Aliyun open source general meaning multimodal vision model Qwen-VL, which is known as "far exceeding the performance of general models of the same scale" 04/28 Update SLTechnology News&Howtos

Aliyun open source general meaning multimodal vision model Qwen-VL, which is known as "far exceeding the performance of general models of the same scale"

2025-04-28 Update From: SLTechnology News&Howtos shulou NAV: SLTechnology News&Howtos > IT Information >

Shulou(Shulou.com)11/24 Report--

Thanks to CTOnews.com netizens West window past, South China Daniel Wu's clue delivery! CTOnews.com August 25 news, Aliyun today launched a large-scale visual language model Qwen-VL, which is now open source in ModeScope. CTOnews.com reported earlier that Aliyun has previously opened up general 7 billion parameter model Qwen-7B and dialogue model Qwen-7B-Chat.

It is reported that Qwen-VL is a visual language (Vision Language,VL) model that supports Chinese, English and other languages. Compared with the previous VL model, it not only has the basic ability of picture and text recognition, description, question answering and dialogue, but also adds visual positioning, image Chinese character understanding and other capabilities.

▲ Image Source ArXiv thesis Qwen-VL uses Qwen-7B as the base language model, and introduces a visual encoder into the model architecture to make the model support visual signal input. The model supports image input resolution of 448. Previously, open source LVLM models usually only support 224 resolution.

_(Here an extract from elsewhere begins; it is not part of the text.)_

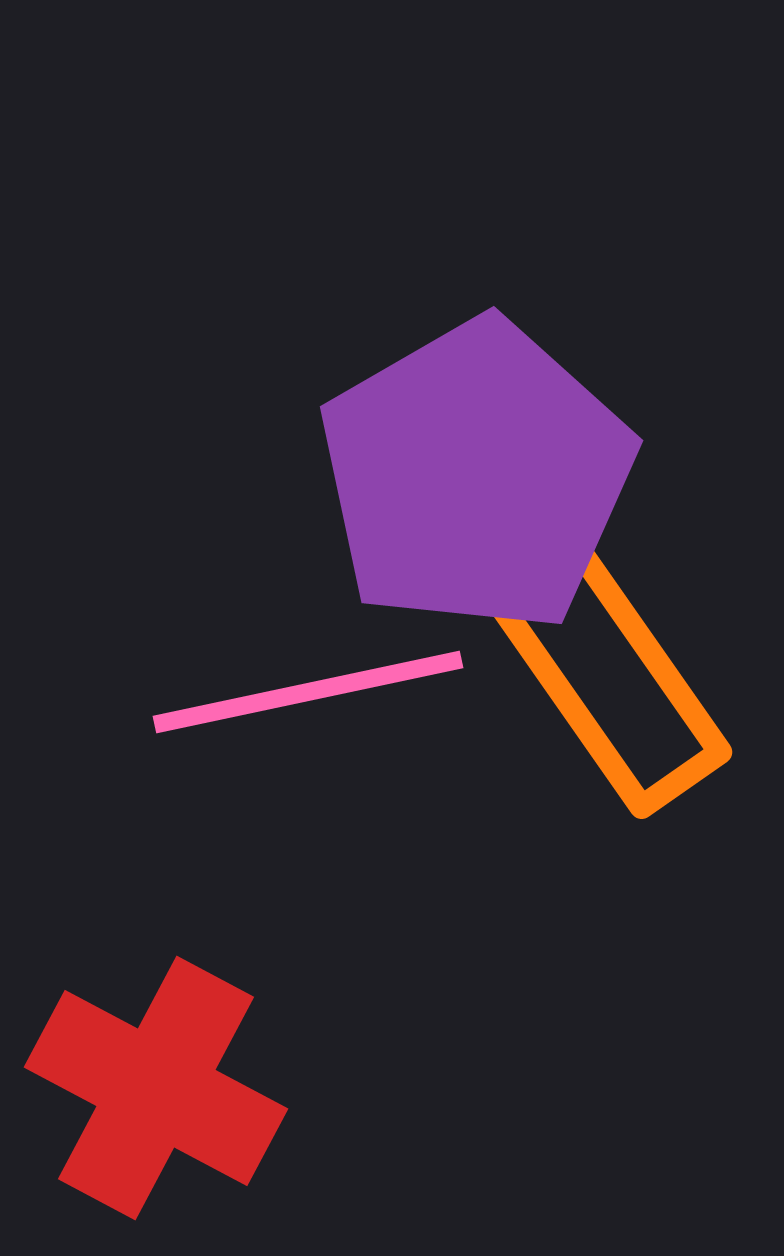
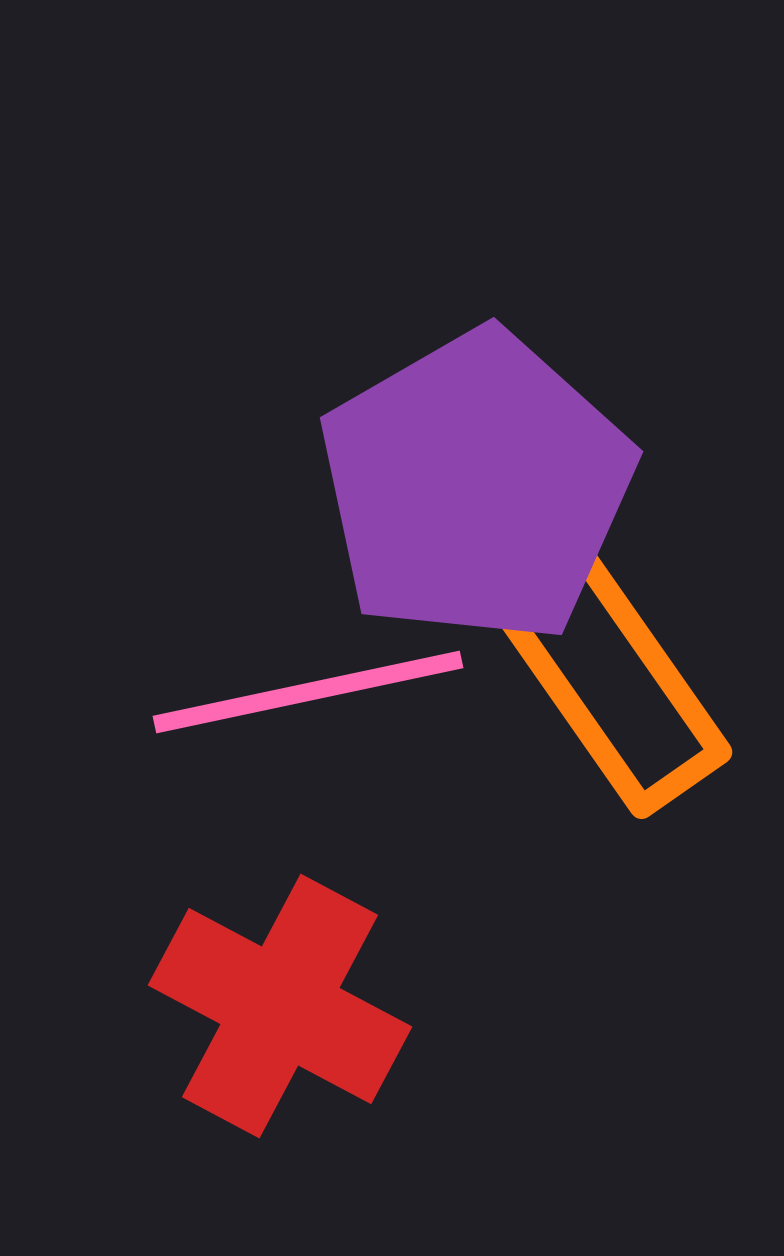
purple pentagon: moved 11 px down
red cross: moved 124 px right, 82 px up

Officials say the model can be used in scenarios such as knowledge question answering, image title generation, image question answering, document question answering, fine-grained visual positioning, etc., in the mainstream multimodal task evaluation and multimodal chat ability evaluation. The performance of the general model is much higher than that of the general model of the same scale.

▲ source modelscope in addition, on the basis of Qwen-VL, Tongyi Qianwen team uses the alignment mechanism to create a LLM-based visual AI assistant Qwen-VL-Chat, which allows developers to quickly build dialogue applications with multimodal capabilities.

Tongyi Qianwen team also said that in order to test the multimodal dialogue ability of the model, they constructed a set of test suite "touchstone" based on GPT-4 scoring mechanism, and compared Qwen-VL-Chat with other models. Qwen-VL-Chat achieved the best results of open source LVLM in both Chinese and English alignment tests.

▲ diagram source modelscope

Welcome to subscribe "Shulou Technology Information " to get latest news, interesting things and hot topics in the IT industry, and controls the hottest and latest Internet news, technology news and IT industry trends.

*The comments in the above article only represent the author's personal views and do not represent the views and positions of this website. If you have more insights, please feel free to contribute and share.